The Department of Labor (DOL) has the authority to postpone certain compliance deadlines, including when various tax fillings are due like the form 5500, when notices need to go out, and when items like plan loan repayments or excess contributions need to be corrected. As an example, historically, if you are a calendar-year plan, at the end of each calendar year and early part of the following year, you go through year-end compliance testing for the prior year. Currently, as we approach the half-way point of 2020, many retirement plans are finalizing their 2019 year-end compliance testing. While completing this compliance testing, you will want to be aware of any types of excess contributions made through your employees’ payroll. If an employee contributed too much or received too much of a match, you would have had until March 15 to make those corrections and until April 15 to process any refunds to remain compliant; however, given the current environment, these deadlines have been extended out to July 15.
Although this is a reprieve, employers need to act swiftly on these matters, as we are already at the end of May, and most management teams are currently preoccupied with contingency planning and the sustainability of their businesses, resulting in less time allotted for retirement plan administration. Furthermore, the Form 5500 deadline remains the same at July 31 with the usual option to apply for an extension to October 15. The American Retirement Association (ARA) has said it is working with the Department of Labor (DOL) on relief for this deadline; however, for now, it is advisable to operate with the stated deadlines in mind.

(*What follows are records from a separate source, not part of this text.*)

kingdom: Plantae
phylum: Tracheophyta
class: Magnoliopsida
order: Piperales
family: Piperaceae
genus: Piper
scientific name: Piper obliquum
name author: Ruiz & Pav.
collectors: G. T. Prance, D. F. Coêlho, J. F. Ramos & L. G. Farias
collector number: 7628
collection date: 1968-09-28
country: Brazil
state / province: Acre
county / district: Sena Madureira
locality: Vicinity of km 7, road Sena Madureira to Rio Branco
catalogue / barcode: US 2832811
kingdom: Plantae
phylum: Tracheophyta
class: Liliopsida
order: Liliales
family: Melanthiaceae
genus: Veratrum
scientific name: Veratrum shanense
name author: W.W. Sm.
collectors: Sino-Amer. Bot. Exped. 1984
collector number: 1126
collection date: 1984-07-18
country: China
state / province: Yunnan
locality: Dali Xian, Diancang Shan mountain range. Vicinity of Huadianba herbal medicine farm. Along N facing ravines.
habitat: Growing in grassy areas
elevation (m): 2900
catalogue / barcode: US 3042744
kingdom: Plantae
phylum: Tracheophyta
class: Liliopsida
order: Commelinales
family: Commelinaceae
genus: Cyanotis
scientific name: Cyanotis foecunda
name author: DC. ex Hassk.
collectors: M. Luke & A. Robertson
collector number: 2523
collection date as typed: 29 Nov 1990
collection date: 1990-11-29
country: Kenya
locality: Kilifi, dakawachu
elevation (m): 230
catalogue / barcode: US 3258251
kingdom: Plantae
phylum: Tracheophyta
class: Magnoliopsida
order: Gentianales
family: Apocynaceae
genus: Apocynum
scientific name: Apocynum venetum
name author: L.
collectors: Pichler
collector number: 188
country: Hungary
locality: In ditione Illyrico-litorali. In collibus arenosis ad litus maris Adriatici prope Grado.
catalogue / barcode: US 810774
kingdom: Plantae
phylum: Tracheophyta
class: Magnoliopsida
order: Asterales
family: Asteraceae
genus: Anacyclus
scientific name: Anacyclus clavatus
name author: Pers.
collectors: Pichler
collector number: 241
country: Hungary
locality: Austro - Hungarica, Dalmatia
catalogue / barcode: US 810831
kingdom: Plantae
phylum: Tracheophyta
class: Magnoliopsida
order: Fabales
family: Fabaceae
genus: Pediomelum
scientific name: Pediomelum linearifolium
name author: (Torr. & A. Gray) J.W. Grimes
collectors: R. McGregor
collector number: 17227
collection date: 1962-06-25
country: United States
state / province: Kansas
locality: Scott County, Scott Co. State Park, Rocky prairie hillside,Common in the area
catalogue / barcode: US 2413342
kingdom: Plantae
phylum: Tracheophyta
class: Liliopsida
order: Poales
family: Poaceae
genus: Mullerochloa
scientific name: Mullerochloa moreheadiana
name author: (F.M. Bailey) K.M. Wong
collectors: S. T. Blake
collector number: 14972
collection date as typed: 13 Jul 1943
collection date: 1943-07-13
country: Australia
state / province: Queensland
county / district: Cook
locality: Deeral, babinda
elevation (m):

As an employer and plan administer, the most important item to keep in mind is that in addition to now having to ration time and attention to some of the nuance components of loans and hardship withdrawals, you still need to ensure your administrative compliance requirements are completed in a timely manner. The ARA continues to work with the DOL to obtain further guidance and relief for retirement plans that will hopefully involve extensions for some of these tax filings, in addition to the removal of safe harbor matches and the cutting of matches without having to terminate your plans altogether, which we discussed in an earlier article. Despite the lack of confirmation on these items, the ARA has been transparent in actively pursuing these initiatives to support companies and organizations throughout these challenging times.